Elite elimination osprey optimization algorithm optimized kernel extreme learning machine for bankruptcy prediction problems
摘要
This study addresses the limitations of traditional bankruptcy prediction models, which often struggle with nonlinear financial data due to their tendency to fall into local optima, low efficiency in parameter optimization, and insufficient prediction accuracy. To overcome these issues, we propose a novel bankruptcy prediction model, EEOOA-KELM, which integrates the Elite-Elimination Osprey Optimization Algorithm (EEOOA) with Kernel Extreme Learning Machine (KELM). First, the standard Osprey Optimization Algorithm is enhanced by incorporating three core mechanisms: an elite-guided Lévy mutation strategy, a precise elimination and generation mechanism, and a global-best-guided boundary control. These improvements effectively balance the algorithm’s global exploration and local exploitation capabilities. Benchmark evaluations on the CEC2020 and CEC2022 test suites demonstrate that EEOOA achieves superior convergence speed and solution accuracy on unimodal, multimodal, and hybrid test functions in both 10- and 20-dimensional settings, significantly outperforming seven state-of-the-art algorithms, including the Grey Wolf Optimizer and Whale Optimization Algorithm.
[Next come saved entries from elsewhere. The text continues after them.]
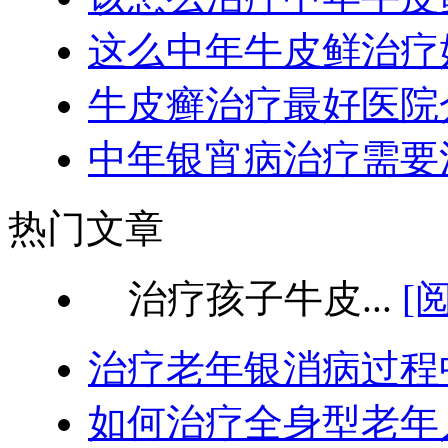
这么中年牛皮鲜治疗
牛皮癣治疗最好医院
中年银宵病治疗需要
热门文章
治疗孩子牛皮...
[
治疗老年银消病过程
如何治疗全身型老年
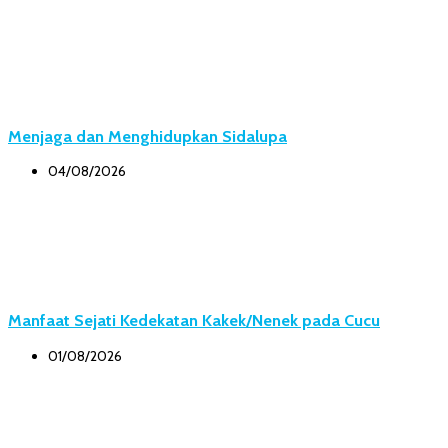
Menjaga dan Menghidupkan Sidalupa
04/08/2026
Manfaat Sejati Kedekatan Kakek/Nenek pada Cucu
01/08/2026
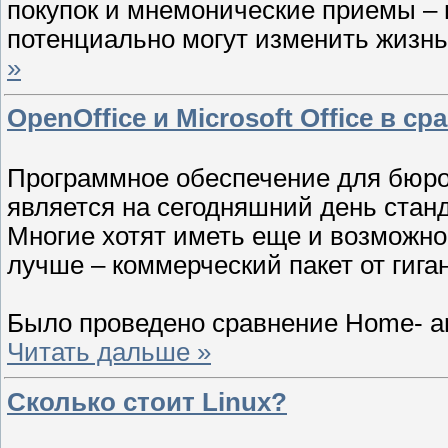
покупок и мнемонические приемы – в
потенциально могут изменить жизн
»
OpenOffice и Microsoft Office в с
Программное обеспечение для бюро
является на сегодняшний день стан
Многие хотят иметь еще и возможно
лучше – коммерческий пакет от гига
Было проведено сравнение Home- and
Читать дальше »
Сколько стоит Linux?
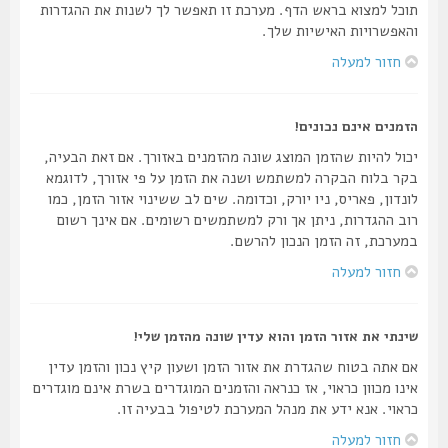
תוכל למצוא בראש הדף. מערכת זו תאפשר לך לשנות את ההגדרות
והאפשרויות האישיות שלך.
חזור למעלה
הזמנים אינם נכונים!
יכול להיות שהזמן המוצג שונה מהזמנים באזורך. אם זאת הבעיה,
בקר בלוח הבקרה למשתמש ושנה את הזמן על פי אזורך, לדוגמא
לונדון, פאריס, ניו יורק, וכדומה. שים לב ששינוי אזור הזמן, כמו
רוב ההגדרות, ניתן אך ורק למשתמשים רשומים. אם אינך רשום
במערכת, זה הזמן הנכון להרשם.
חזור למעלה
שינתי את אזור הזמן והוא עדין שונה מהזמן שלי!
אם אתה בטוח שהגדרת את אזור הזמן ושעון קיץ נכון והזמן עדין
אינו מכוון כראוי, אז כנראה והזמנים המוגדרים בשרת אינם מוגדרים
כראוי. אנא ידע את מנהל המערכת לטיפול בבעיה זו.
חזור למעלה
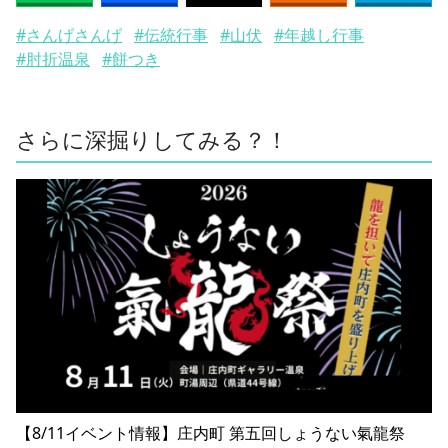
#さんげさんげ
#伝統行事
#山伏
#年越し行事
#肘折温泉
#餅つき
さらに深掘りしてみる？！
【8/11イベント情報】庄内町 第五回しょうない氣龍祭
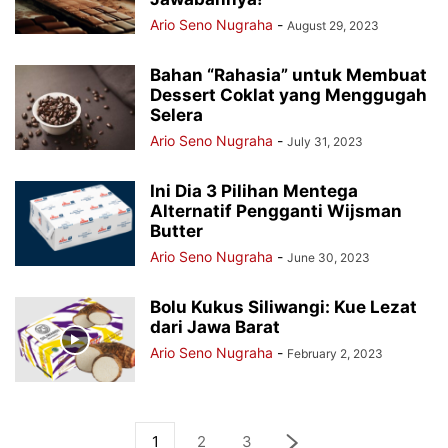
Ario Seno Nugraha
-
August 29, 2023
Bahan “Rahasia” untuk Membuat
Dessert Coklat yang Menggugah
Selera
Ario Seno Nugraha
-
July 31, 2023
Ini Dia 3 Pilihan Mentega
Alternatif Pengganti Wijsman
Butter
Ario Seno Nugraha
-
June 30, 2023
Bolu Kukus Siliwangi: Kue Lezat
dari Jawa Barat
Ario Seno Nugraha
-
February 2, 2023
1
2
3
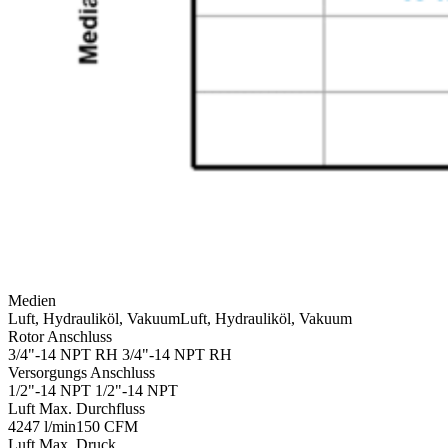
Medien
Luft, Hydrauliköl, Vakuum
Luft, Hydrauliköl, Vakuum
Rotor Anschluss
3/4"-14 NPT RH
3/4"-14 NPT RH
Versorgungs Anschluss
1/2"-14 NPT
1/2"-14 NPT
Luft Max. Durchfluss
4247 l/min
150 CFM
Luft Max. Druck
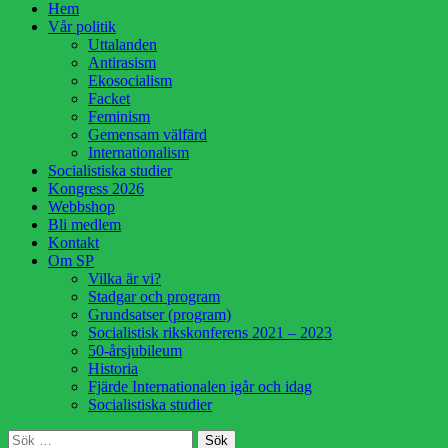
Hoppa
Hem
till
Vår politik
innehåll
Uttalanden
Antirasism
Ekosocialism
Facket
Feminism
Gemensam välfärd
Internationalism
Socialistiska studier
Kongress 2026
Webbshop
Bli medlem
Kontakt
Om SP
Vilka är vi?
Stadgar och program
Grundsatser (program)
Socialistisk rikskonferens 2021 – 2023
50-årsjubileum
Historia
Fjärde Internationalen igår och idag
Socialistiska studier
Sök
Sök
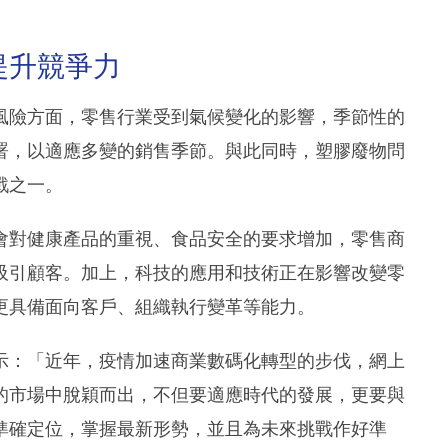
提升競爭力
風險方面，零售行業受到氣候變化的影響，季節性的
署，以適應多變的銷售季節。與此同時，塑膠廢物問
戰之一。
會對健康產品的重視、食品安全的要求增加，零售商
吸引顧客。加上，科技的應用和技術正在影響改變零
更具備面向客戶、組織執行變革等能力。
示：「近年，疫情加速商業數碼化轉型的步伐，網上
的市場中脫穎而出，不但要適應時代的發展，更要與
準確定位，掌握最新形勢，並且為未來挑戰作好準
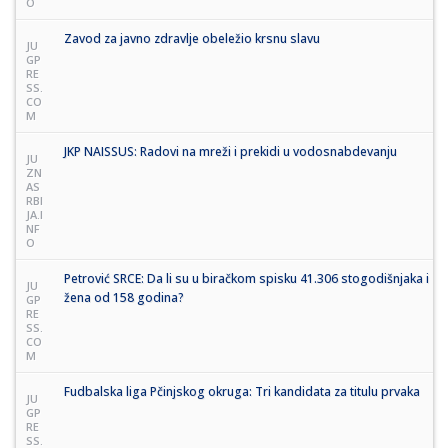
O
Zavod za javno zdravlje obeležio krsnu slavu
JU
GP
RE
SS.
CO
M
JKP NAISSUS: Radovi na mreži i prekidi u vodosnabdevanju
JU
ZN
AS
RBI
JA.I
NF
O
Petrović SRCE: Da li su u biračkom spisku 41.306 stogodišnjaka i
JU
žena od 158 godina?
GP
RE
SS.
CO
M
Fudbalska liga Pčinjskog okruga: Tri kandidata za titulu prvaka
JU
GP
RE
SS.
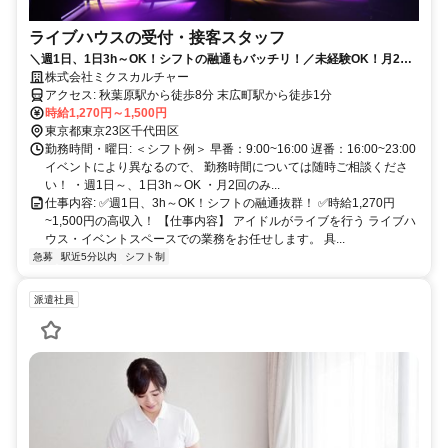
ライブハウスの受付・接客スタッフ
＼週1日、1日3h～OK！シフトの融通もバッチリ！／未経験OK！月2回~
の出勤もOK！サブの仕事として勤務できます！
株式会社ミクスカルチャー
アクセス: 秋葉原駅から徒歩8分 末広町駅から徒歩1分
時給1,270円～1,500円
東京都東京23区千代田区
勤務時間・曜日: ＜シフト例＞ 早番：9:00~16:00 遅番：16:00~23:00
イベントにより異なるので、 勤務時間については随時ご相談くださ
い！ ・週1日～、1日3h～OK ・月2回のみ...
仕事内容: ✅週1日、3h～OK！シフトの融通抜群！ ✅時給1,270円
~1,500円の高収入！ 【仕事内容】 アイドルがライブを行う ライブハ
ウス・イベントスペースでの業務をお任せします。 具...
急募
駅近5分以内
シフト制
派遣社員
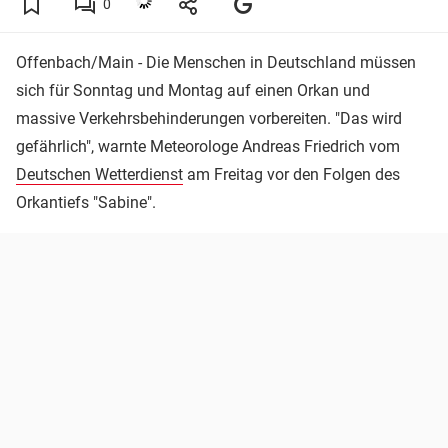
0
Offenbach/Main - Die Menschen in Deutschland müssen
sich für Sonntag und Montag auf einen Orkan und
massive Verkehrsbehinderungen vorbereiten. "Das wird
gefährlich", warnte Meteorologe Andreas Friedrich vom
Deutschen Wetterdienst
am Freitag vor den Folgen des
Orkantiefs "Sabine".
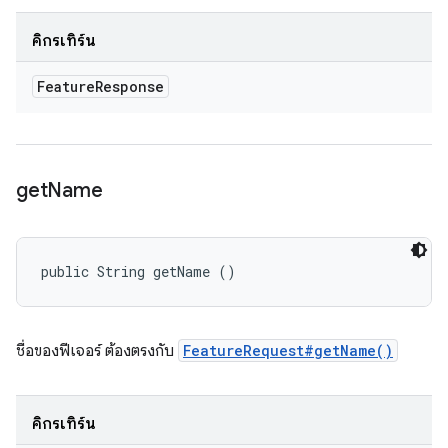
คิกรีเทิร์น
Feature
Response
get
Name
public String getName ()
ชื่อของฟีเจอร์ ต้องตรงกับ
FeatureRequest#getName()
คิกรีเทิร์น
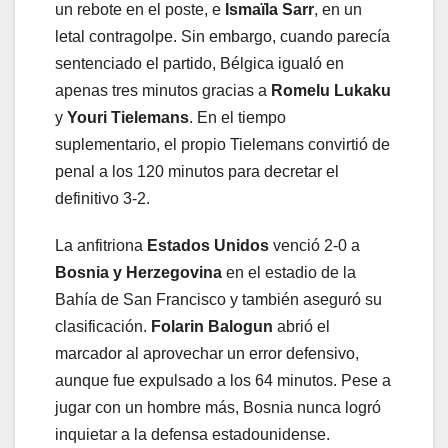
un rebote en el poste, e
Ismaïla Sarr
, en un
letal contragolpe. Sin embargo, cuando parecía
sentenciado el partido, Bélgica igualó en
apenas tres minutos gracias a
Romelu Lukaku
y
Youri Tielemans
. En el tiempo
suplementario, el propio Tielemans convirtió de
penal a los 120 minutos para decretar el
definitivo 3-2.
La anfitriona
Estados Unidos
venció 2-0 a
Bosnia y Herzegovina
en el estadio de la
Bahía de San Francisco y también aseguró su
clasificación.
Folarin Balogun
abrió el
marcador al aprovechar un error defensivo,
aunque fue expulsado a los 64 minutos. Pese a
jugar con un hombre más, Bosnia nunca logró
inquietar a la defensa estadounidense.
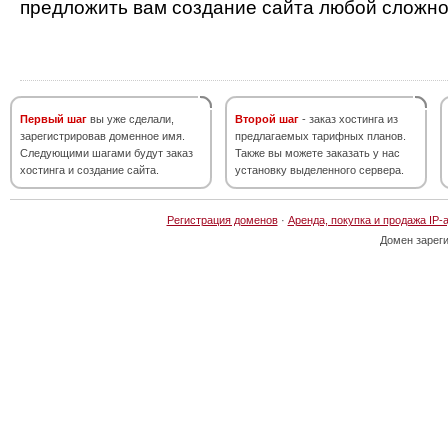
предложить вам создание сайта любой сложно
Первый шаг
вы уже сделали,
Второй шаг
- заказ хостинга из
зарегистрировав доменное имя.
предлагаемых тарифных планов.
Следующими шагами будут заказ
Также вы можете заказать у нас
хостинга и создание сайта.
установку выделенного сервера.
Регистрация доменов
·
Аренда, покупка и продажа IP-
Домен зарег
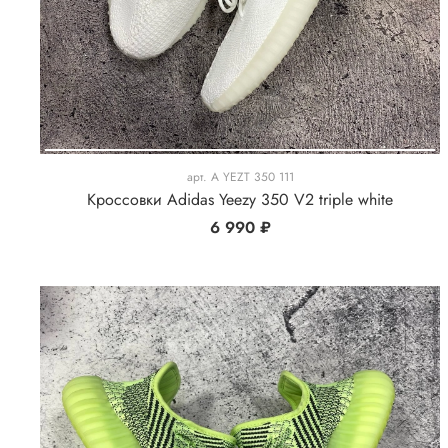
арт.
A YEZT 350 111
Кроссовки Adidas Yeezy 350 V2 triple white
6 990 ₽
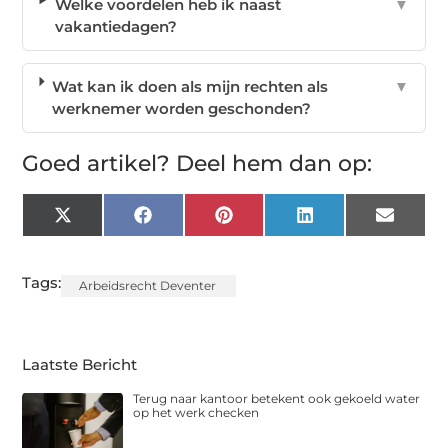
Welke voordelen heb ik naast
▼
vakantiedagen?
Wat kan ik doen als mijn rechten als
▼
werknemer worden geschonden?
Goed artikel? Deel hem dan op:
X
Facebook
Pinterest
LinkedIn
Email
(Twitter)
Tags:
Arbeidsrecht Deventer
Laatste Bericht
Terug naar kantoor betekent ook gekoeld water
op het werk checken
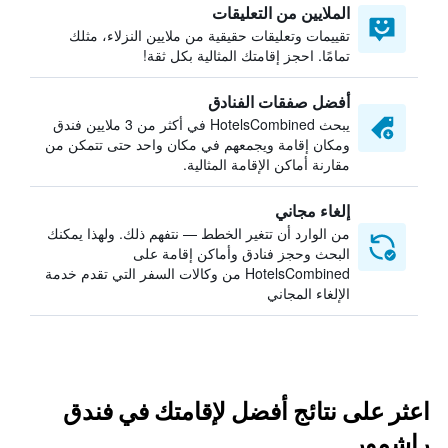
الملايين من التعليقات
تقييمات وتعليقات حقيقية من ملايين النزلاء، مثلك
تمامًا. احجز إقامتك المثالية بكل ثقة!
أفضل صفقات الفنادق
يبحث HotelsCombined في أكثر من 3 ملايين فندق
ومكان إقامة ويجمعهم في مكان واحد حتى تتمكن من
مقارنة أماكن الإقامة المثالية.
إلغاء مجاني
من الوارد أن تتغير الخطط — نتفهم ذلك. ولهذا يمكنك
البحث وحجز فنادق وأماكن إقامة على
HotelsCombined من وكالات السفر التي تقدم خدمة
الإلغاء المجاني
اعثر على نتائج أفضل لإقامتك في فندق
راشمور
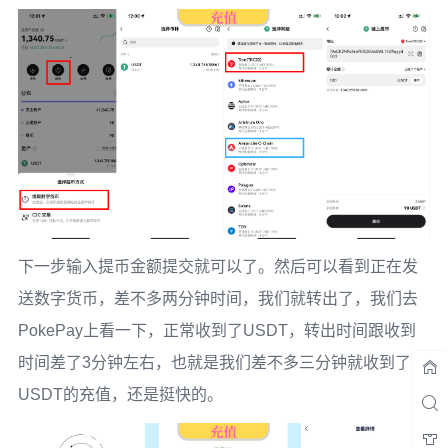
下一步输入提币金额提交就可以了。然后可以看到正在发
送数字货币，差不多两分钟时间，我们就转出了，我们去
PokePay上看一下，正常收到了USDT，转出时间跟收到
时间差了3分钟左右，也就是我们差不多三分钟就收到了
USDT的充值，还是挺快的。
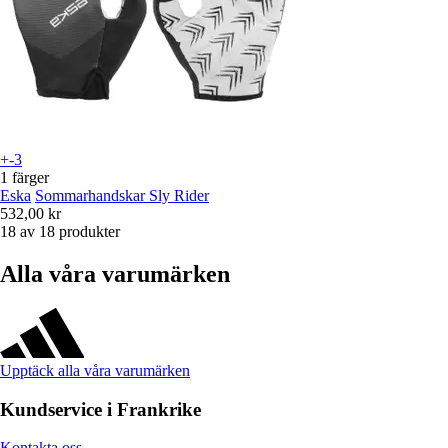
+-3
1 färger
Eska
Sommarhandskar Sly Rider
532,00 kr
18 av 18 produkter
Alla våra varumärken
Upptäck alla våra varumärken
Kundservice i Frankrike
Kontakta oss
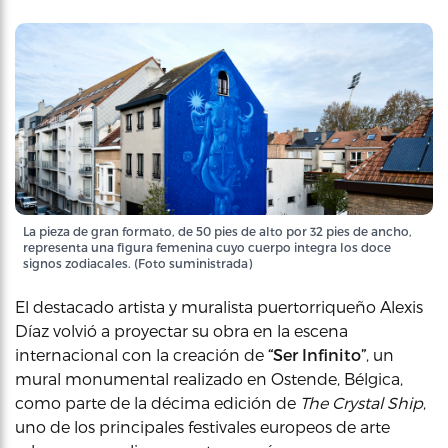
La pieza de gran formato, de 50 pies de alto por 32 pies de ancho,
representa una figura femenina cuyo cuerpo integra los doce
signos zodiacales. (Foto suministrada)
El destacado artista y muralista puertorriqueño Alexis
Díaz volvió a proyectar su obra en la escena
internacional con la creación de
“Ser Infinito”
, un
mural monumental realizado en Ostende, Bélgica,
como parte de la décima edición de
The Crystal Ship
,
uno de los principales festivales europeos de arte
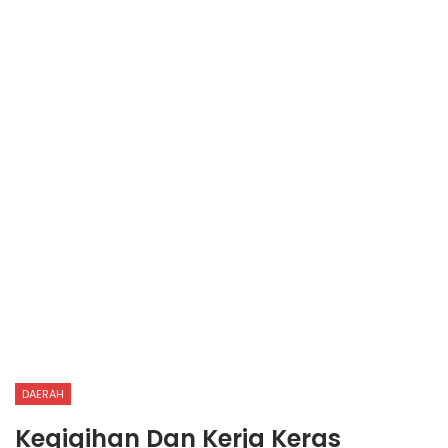
DAERAH
Kegigihan Dan Kerja Keras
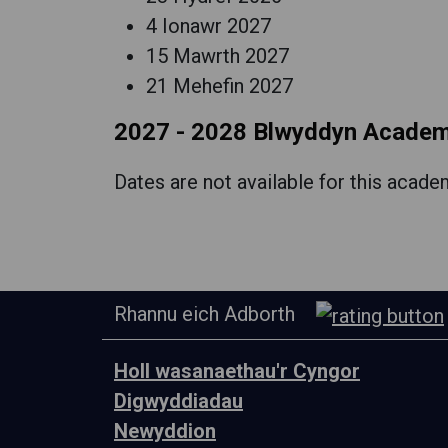
4 Ionawr 2027
15 Mawrth 2027
21 Mehefin 2027
2027 - 2028 Blwyddyn Acade
Dates are not available for this acade
Rhannu eich Adborth
Holl wasanaethau'r Cyngor
Digwyddiadau
Newyddion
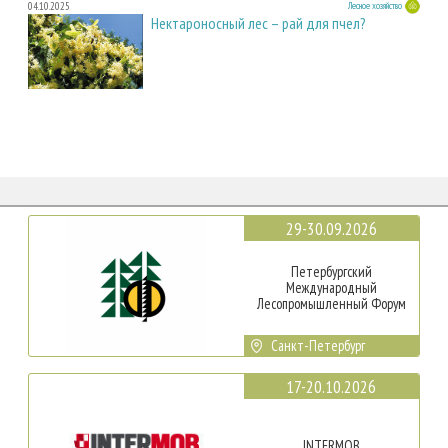
04.10.2025
Лесное хозяйство
Нектароносный лес – рай для пчел?
29-30.09.2026
Петербургский
Международный
Лесопромышленный Форум
Санкт-Петербург
17-20.10.2026
INTERMOB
Building upon this, EEOOA is employed to optimize the kernel parameters and regularization coefficient of KELM, using the classification error rate from 10-fold cross-validation as the fitness function, thus constructing the EEOOA-KELM bankruptcy prediction model. Experiments on the Wieslaw enterprise bankruptcy dataset reveal that the proposed model achieves higher performance across multiple metrics—accuracy (76.6677%), precision (74.6096%), recall (77.6439%), and F1-score (75.5041%)—compared with competing models, while also demonstrating better stability and generalization ability. Further analyses of the fitness iteration curves and boxplots confirm that EEOOA provides faster convergence and lower error rates when optimizing KELM parameters, with minimal performance fluctuations across multiple cross-validation runs. Overall, this research introduces an efficient and reliable method for financial risk early warning, offering both significant theoretical contributions and practical value.